1. Field of the Invention
The present invention is directed toward the field of document classification, and more particularly toward disambiguating or validating categories preliminarily classified for documents.
2. Art Background
Documents, which include books, magazines, journals, etc., are often stored in a single repository, such as a library or an online database. The repository may store a vast number of documents that cover numerous topics. Typically, the documents in the repository are organized so that a user may locate selected documents of interest. To typically locate documents in a repository, the documents are classified. For example, libraries typically use the Dewey decimal system to classify books and other publications into ten major categories, wherein each category is further subdivided by a number.

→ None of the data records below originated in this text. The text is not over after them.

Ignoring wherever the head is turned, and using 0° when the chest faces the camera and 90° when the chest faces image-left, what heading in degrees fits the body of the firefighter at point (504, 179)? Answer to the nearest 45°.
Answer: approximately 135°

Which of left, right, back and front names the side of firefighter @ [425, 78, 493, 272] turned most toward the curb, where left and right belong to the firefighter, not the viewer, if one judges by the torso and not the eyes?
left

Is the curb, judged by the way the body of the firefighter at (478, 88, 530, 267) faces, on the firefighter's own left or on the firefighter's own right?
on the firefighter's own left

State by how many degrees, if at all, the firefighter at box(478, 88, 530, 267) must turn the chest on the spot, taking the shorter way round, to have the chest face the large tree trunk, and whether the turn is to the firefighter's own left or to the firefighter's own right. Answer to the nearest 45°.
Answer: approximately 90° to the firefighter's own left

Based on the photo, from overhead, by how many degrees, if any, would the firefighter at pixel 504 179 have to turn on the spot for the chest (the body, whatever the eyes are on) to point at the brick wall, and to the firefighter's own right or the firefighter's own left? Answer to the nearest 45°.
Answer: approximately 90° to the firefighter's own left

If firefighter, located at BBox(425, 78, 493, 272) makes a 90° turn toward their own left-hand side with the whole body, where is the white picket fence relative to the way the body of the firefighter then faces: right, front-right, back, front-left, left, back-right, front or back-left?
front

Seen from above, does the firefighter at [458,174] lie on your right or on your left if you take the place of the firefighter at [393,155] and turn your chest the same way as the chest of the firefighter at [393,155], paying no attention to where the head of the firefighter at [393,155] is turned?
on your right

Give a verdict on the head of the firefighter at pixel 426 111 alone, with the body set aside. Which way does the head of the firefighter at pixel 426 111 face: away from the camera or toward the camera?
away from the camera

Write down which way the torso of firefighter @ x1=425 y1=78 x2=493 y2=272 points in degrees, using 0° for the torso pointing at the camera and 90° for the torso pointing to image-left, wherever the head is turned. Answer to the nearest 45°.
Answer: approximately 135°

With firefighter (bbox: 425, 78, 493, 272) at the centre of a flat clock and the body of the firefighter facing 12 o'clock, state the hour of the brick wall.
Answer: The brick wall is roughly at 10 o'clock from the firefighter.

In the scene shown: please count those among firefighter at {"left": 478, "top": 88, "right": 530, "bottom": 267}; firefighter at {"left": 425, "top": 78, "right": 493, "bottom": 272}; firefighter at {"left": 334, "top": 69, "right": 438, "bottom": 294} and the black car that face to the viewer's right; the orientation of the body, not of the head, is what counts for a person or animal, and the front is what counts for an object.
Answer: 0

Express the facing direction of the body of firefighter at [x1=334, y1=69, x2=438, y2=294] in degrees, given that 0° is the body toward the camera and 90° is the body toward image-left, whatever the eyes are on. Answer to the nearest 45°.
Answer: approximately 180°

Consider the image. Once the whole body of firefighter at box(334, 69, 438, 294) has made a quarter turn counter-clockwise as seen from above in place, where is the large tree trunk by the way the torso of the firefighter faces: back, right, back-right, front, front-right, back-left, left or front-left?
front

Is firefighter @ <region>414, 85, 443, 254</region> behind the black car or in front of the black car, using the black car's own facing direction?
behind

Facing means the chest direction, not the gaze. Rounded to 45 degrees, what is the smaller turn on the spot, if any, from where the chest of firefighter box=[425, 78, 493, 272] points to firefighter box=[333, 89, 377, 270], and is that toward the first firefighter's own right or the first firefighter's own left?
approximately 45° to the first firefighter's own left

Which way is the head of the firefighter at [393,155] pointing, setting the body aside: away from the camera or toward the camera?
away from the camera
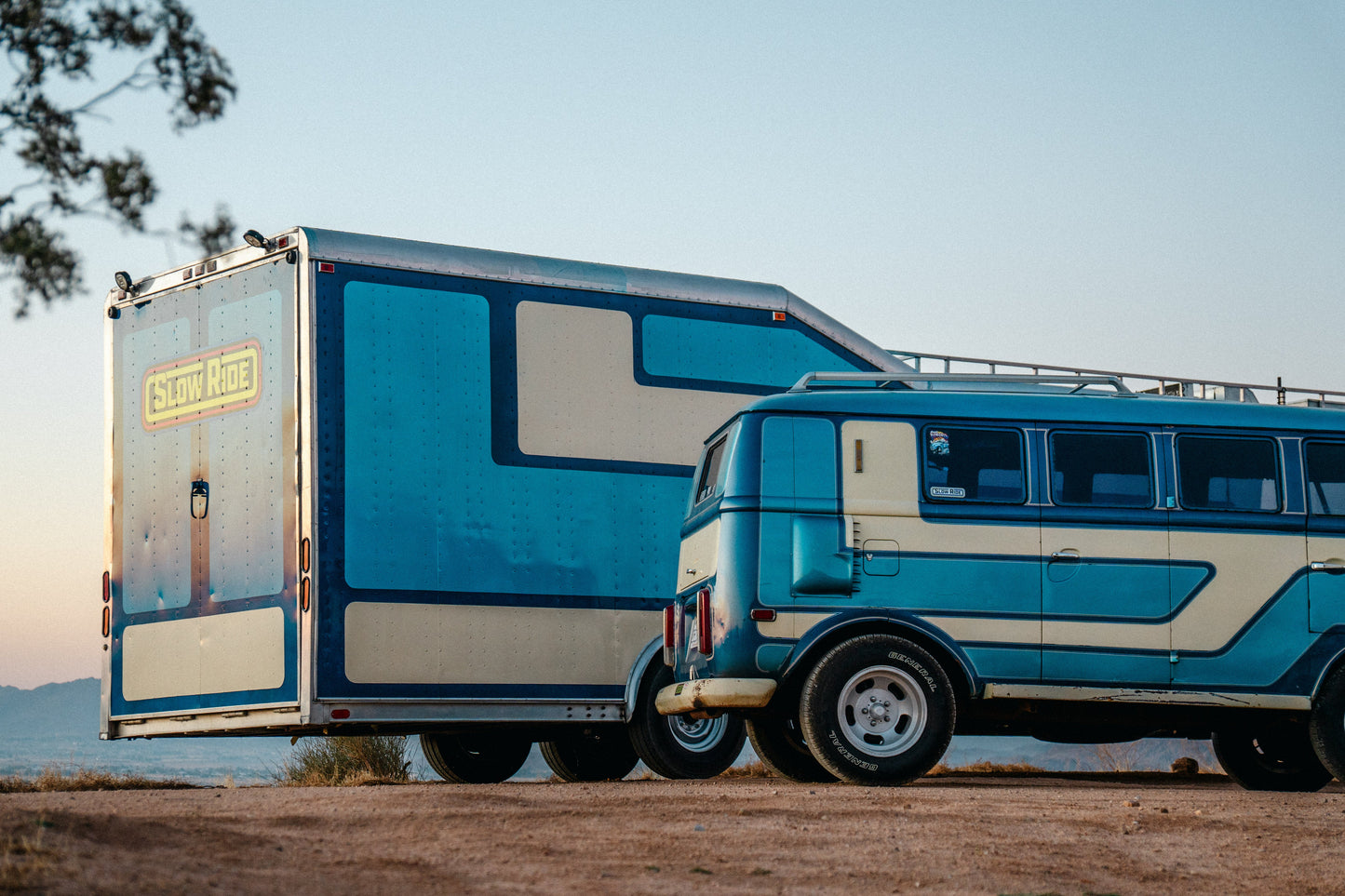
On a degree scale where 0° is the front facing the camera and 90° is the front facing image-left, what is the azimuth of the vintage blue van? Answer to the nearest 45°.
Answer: approximately 270°

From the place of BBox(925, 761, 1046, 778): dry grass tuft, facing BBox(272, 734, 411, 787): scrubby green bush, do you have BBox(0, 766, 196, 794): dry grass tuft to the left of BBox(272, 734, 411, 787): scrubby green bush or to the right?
left

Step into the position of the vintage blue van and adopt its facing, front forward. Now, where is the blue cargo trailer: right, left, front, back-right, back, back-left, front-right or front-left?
back

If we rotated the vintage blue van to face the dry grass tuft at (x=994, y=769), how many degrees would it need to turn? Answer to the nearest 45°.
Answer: approximately 90° to its left

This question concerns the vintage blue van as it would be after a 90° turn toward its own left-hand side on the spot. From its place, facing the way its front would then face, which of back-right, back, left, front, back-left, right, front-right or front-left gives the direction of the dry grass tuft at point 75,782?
left

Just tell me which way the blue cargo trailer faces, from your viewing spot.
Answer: facing away from the viewer and to the right of the viewer

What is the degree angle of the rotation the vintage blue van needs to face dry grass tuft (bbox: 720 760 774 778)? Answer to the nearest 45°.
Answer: approximately 135° to its left
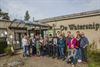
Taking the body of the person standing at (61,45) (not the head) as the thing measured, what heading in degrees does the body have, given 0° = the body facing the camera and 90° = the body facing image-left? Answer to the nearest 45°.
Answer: approximately 0°

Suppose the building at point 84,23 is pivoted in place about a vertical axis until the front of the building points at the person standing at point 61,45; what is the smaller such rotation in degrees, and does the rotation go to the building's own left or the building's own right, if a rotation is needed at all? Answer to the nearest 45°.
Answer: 0° — it already faces them

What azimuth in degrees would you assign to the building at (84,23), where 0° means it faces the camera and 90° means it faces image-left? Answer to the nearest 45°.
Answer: approximately 45°
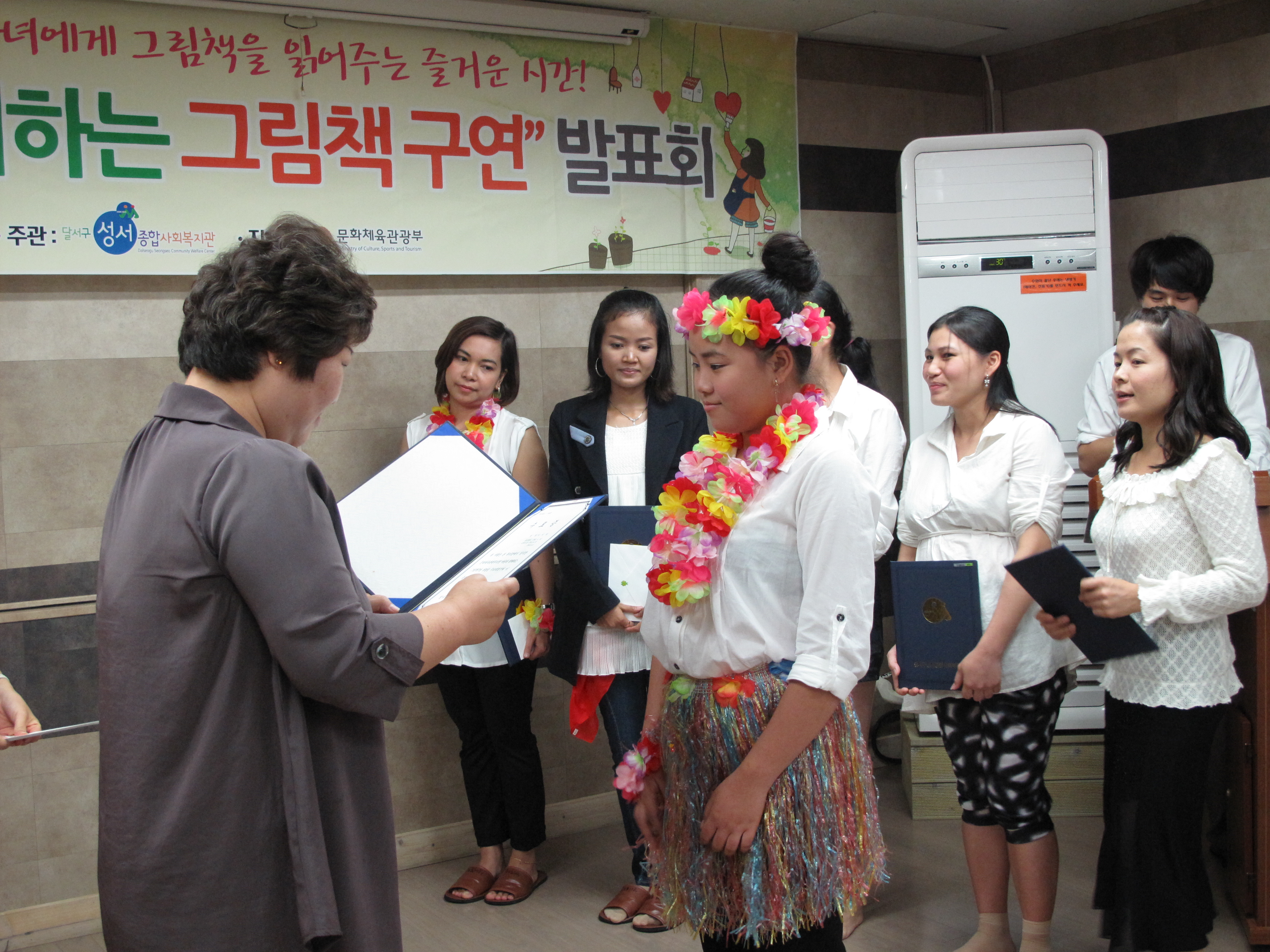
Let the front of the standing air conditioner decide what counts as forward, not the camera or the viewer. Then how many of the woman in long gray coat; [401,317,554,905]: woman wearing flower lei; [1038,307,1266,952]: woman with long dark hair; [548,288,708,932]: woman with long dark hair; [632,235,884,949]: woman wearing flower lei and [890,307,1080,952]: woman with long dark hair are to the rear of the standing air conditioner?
0

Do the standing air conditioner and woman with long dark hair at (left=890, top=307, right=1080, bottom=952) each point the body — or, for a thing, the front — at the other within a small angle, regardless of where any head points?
no

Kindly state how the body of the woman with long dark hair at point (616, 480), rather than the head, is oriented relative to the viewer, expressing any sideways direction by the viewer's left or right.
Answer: facing the viewer

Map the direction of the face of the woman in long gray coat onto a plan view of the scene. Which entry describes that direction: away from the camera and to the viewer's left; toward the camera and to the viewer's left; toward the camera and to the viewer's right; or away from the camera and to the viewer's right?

In general, a document classification system classifies documents into one or more categories. U.S. patent application, Ser. No. 08/520,499, filed Aug. 29, 1995 now pending, entitled "A Virtual Bookshelf", inventor Kelly Wical, describes a document browsing system. The virtual bookshelf described in the above-identified United States Patent Application catalogs documents available to a user based on the themes identified for each document. The themes are identified from terminology used in the document. A classification hierarchy, which includes categories, is used to classify the themes or terms of a document into categories.
In order to classify documents based on document terminology, a general meaning must be ascribed to the terminology. Generally, the meaning ascribed to terminology should be based on the context or use of the term in the document. For example, a document may include the term "bank." Without any information on the contextual use of the term, "bank" may be associated with the category "finance & investment" to connote a financial institution, or "bank" may be associated with the category "bodies of water" (e.g., the bank of a river). Thus, to properly classify a document based on terminology in the document, the proper context of the terminology must be determined. Note that in a document classification system, if a document is misclassified because the wrong category is ascribed to a term, then the document is effectively lost for that term.
As is set forth in detail below, a disambiguation system of the present invention disambiguates or validates categories, which have been preliminarily classified for a term, to provide proper classification for terms.